## TASK ITEM
In the article below on the presidential race in Ohio, by how many percentage points did Trump win Ohio in 2016?

## PAGE EXTRACT

President Donald Trump has again won Ohio, the Associated Press declared early Wednesday morning.
Trump led with 53% of the vote to former Vice President Joe Biden’s 45% in unofficial results at midnight with about 5.7 million votes tabulated.
Biden had led in early returns, which include absentee ballots either mailed or cast at early vote sites in the weeks before Election Day. Those tend to favor Democrats.
Trump took the lead a little before 10 p.m. and the major cable networks projected a Trump win around midnight.
At least 306,417absentee and provisional ballots were still outstanding early Wednesday morning. Those numbers will change as more counties finish reporting their results.
About 8 million Ohioans were registered to vote ahead of the election and officials estimated turnout could reach 75%. Final tallies are expected Nov. 18, after late-arriving absentee ballots and provisional ballots are counted.
Trump won Ohio by 8 percentage points in 2016, running up the score in Ohio’s many rural counties and winning the suburbs by comfortable margins. Biden’s challenge was to boost turnout in the state’s heavily urban areas and win over suburban voters, including Republicans who supported former Gov. John Kasich over Trump.
Trump improved in the Mahoning Valley and rural Ohio and lost a little ground in the suburbs, according to unofficial results. But Biden wasn’t able to make up the difference in the state’s urban centers.
“We had a great night in Ohio,” Ohio Republican Party Chairman Jane Timken said at a party watch party in the Columbus suburb of Westerville. “I continue to believe that Americans and Ohioans believe in the American dream and President Trump delivers the American dream for the future.”
Public opinion polls showed a close race in Ohio, within the margin of error, for the last few months of the campaign.
Ohio was more crucial for a Trump win – no Republican has won the White House without it. And an early-evening loss in Ohio might signal a flip back to the Democrats among other midwestern states such as Wisconsin and Michigan.
National pundits and, at times it seemed, the campaigns had written off Ohio as safely in Trump’s column. But both campaigns sent surrogates and beefed up get out the vote efforts in the last two months of the race.
Biden made a last-minute appearance in Cleveland on Monday afternoon, making the case he’ll be a better leader on COVID-19, jobs, foreign policy and more.
“I’m running as a proud Democrat, but I’ll govern as an American president,” Biden said. “I promise you I’ll work as hard for those who don’t support me as those who do. That’s the job of an American president.”

## LISTED RECORDS
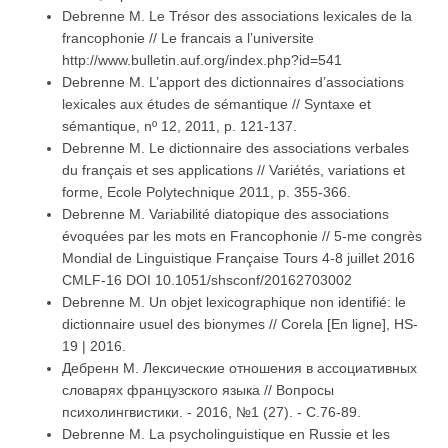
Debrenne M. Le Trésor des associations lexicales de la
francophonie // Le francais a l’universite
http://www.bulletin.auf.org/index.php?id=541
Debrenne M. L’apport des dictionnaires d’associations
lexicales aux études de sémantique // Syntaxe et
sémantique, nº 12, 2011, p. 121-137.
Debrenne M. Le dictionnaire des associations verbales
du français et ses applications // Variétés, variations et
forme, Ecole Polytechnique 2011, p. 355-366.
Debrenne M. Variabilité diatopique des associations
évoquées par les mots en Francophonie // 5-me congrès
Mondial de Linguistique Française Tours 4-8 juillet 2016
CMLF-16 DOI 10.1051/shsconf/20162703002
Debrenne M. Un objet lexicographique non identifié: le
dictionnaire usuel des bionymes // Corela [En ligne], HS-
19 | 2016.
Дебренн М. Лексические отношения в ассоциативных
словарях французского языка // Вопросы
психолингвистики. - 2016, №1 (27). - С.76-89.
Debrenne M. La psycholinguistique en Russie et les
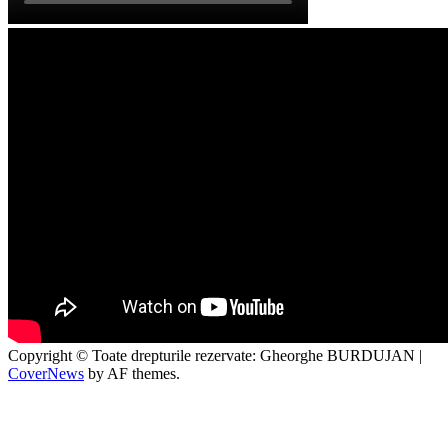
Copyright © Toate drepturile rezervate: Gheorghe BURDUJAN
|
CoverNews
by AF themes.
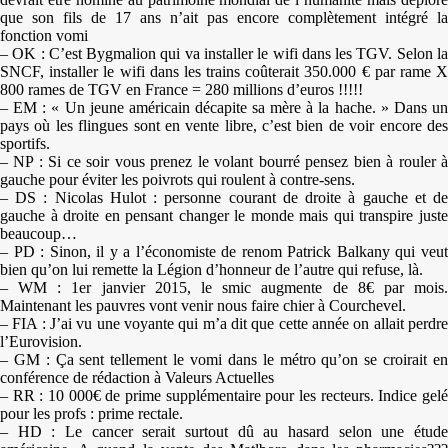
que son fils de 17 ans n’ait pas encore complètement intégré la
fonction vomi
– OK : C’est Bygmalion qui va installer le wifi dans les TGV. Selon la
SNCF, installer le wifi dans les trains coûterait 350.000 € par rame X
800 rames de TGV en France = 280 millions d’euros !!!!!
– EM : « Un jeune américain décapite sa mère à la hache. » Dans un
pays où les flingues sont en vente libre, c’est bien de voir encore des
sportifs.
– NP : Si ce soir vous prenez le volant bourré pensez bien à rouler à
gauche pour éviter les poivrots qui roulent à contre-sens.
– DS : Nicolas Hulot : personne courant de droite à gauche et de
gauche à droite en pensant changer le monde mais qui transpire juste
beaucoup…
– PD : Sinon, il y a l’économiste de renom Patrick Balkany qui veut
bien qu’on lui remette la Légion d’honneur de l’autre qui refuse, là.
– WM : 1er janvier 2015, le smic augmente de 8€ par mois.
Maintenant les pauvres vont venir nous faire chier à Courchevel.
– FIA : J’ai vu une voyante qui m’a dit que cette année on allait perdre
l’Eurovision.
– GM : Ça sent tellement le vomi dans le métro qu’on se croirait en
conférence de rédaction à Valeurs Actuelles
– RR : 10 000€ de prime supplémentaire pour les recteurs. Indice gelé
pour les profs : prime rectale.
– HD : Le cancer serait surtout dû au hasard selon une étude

## TASK SOLUTION
8 percentage points